I made an offer of $2300 but the seller insists on having definitely at least $2500 but I am not so sure this is a reasonable price... Mechanically the car looked nice but the interior was not clean at all. 

Thank you in advance.


----------



## LONDONDERRY (May 19, 2004)

I have the same year make and model.
Expect to replace the intake manifold gasket, which will fail. To test this spray carb cleaner around the intake manifold, if the idle quiets down there is a leak. Bad news is unless you can repair it yourself expect to pay $600.00 most in labor for $30-40 in gaskets

Expect to replace the distributor. Oil migrates pass the seal into the distributor and fouls up the sensing, so basically your car will shut down whe you least expect while drive. Cost is $500

EGR valves usually need to be replaced. as the miles rack on.


Defintaly check the intake leak before you make that purchase. It does not matter how well maintained the current owner is with the car. The gasket will leak over time. Do an advance search and you'll see what I mean.

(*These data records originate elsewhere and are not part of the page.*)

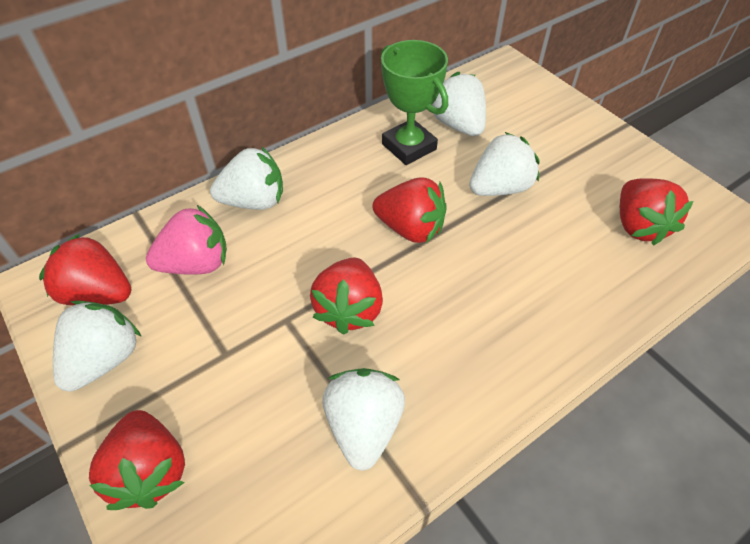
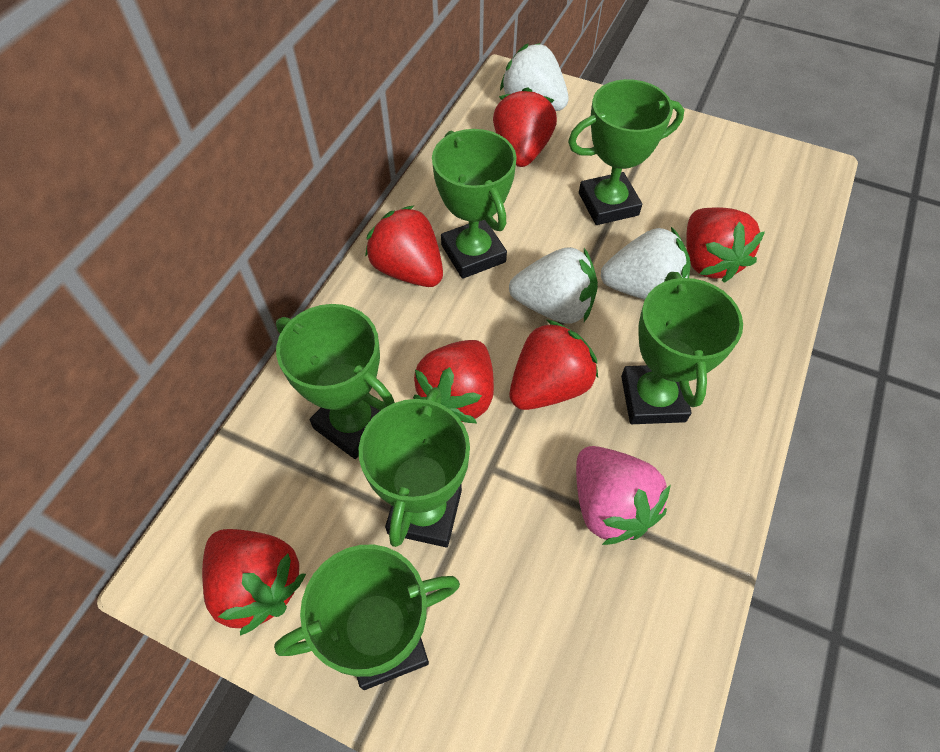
green trophy: [381,40,448,165] = 1 -> [274,545,460,690] [276,304,395,459] [359,387,470,547] [432,129,517,279] [568,79,684,225] [621,272,743,424] = 6
red strawberry: [39,234,131,305] [89,410,185,510] [310,258,383,335] [372,177,447,243] [620,178,694,246] = 5 -> [202,529,306,636] [365,205,443,287] [413,340,494,423] [493,87,557,167] [510,319,598,410] [686,207,765,283] = 6
white strawberry: [53,300,142,392] [210,146,283,210] [322,368,405,471] [432,72,486,136] [469,132,540,196] = 5 -> [500,43,569,111] [509,247,598,324] [601,227,691,300] = 3

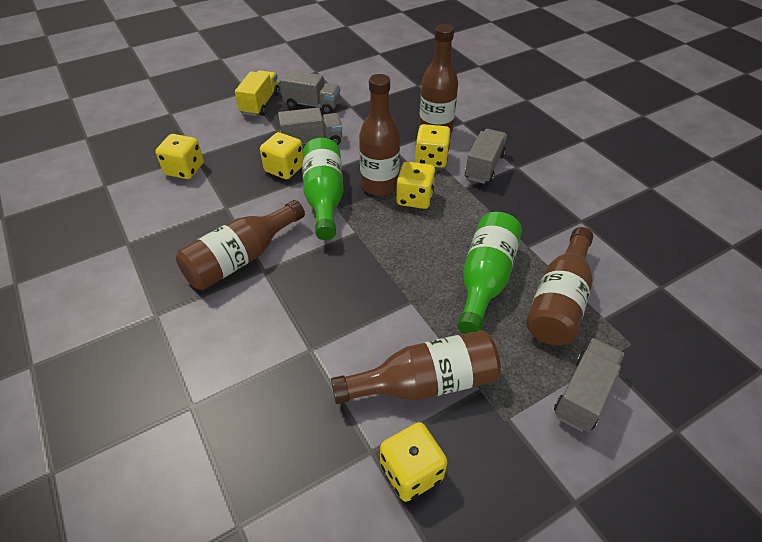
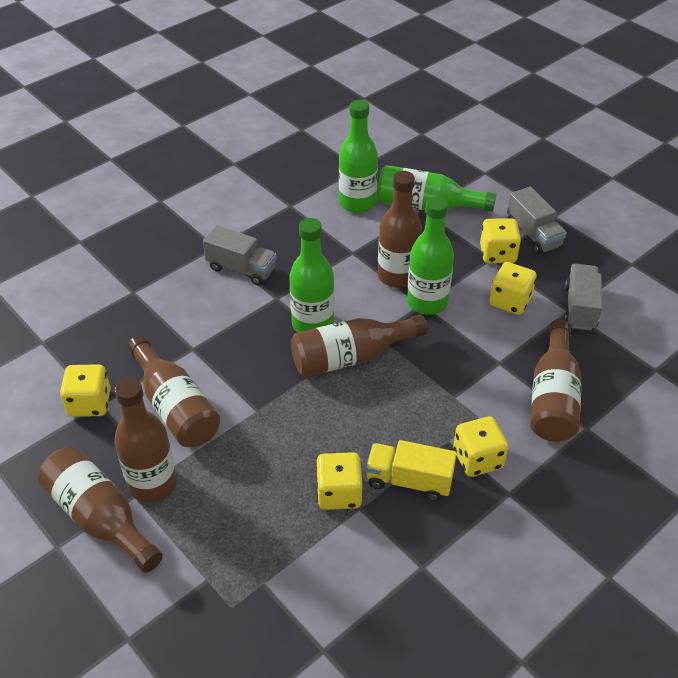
brown bottle: [176,200,305,290] [331,330,501,404] [359,74,400,196] [419,24,458,133] [526,227,593,345] = 5 -> [38,447,163,573] [114,378,177,502] [127,335,220,447] [291,315,428,377] [378,171,422,288] [530,319,581,442] = 6
green bottle: [302,138,344,240] [457,212,522,334] = 2 -> [289,218,334,333] [339,100,378,213] [377,165,496,212] [407,197,454,315] = 4
grey truck: [278,107,343,145] [280,70,340,114] [465,129,507,184] [554,338,624,432] = 4 -> [203,225,277,286] [507,187,567,255] [564,264,602,331] = 3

The good news is besides these issues, the car is very reliable I have 214K and it still is running strong.


Frank


----------



## logout (Apr 6, 2007)

What about transmission and power steering rack-and-pinion? The tranny fluid was bright red but I am wondering if people are experiencing transmission problems. For Taurus, the tranny is known to be weak and needs frequent fluid change and additional preventative repair like installing a transmission cooler.


----------



## LONDONDERRY (May 19, 2004)

Unless abused the transmission, they last forever, its very reliable and only heard of a couple of people that have issues with them, the same for the rack and pinion. Though do expect to replace the drive shafts once the boots split open, so check them before you buy the car. but this is just common wear and tear on the car.

Frank


----------



## Toolman5523 (May 23, 2007)

They also have front cover o-rings that are known to leak as well.


----------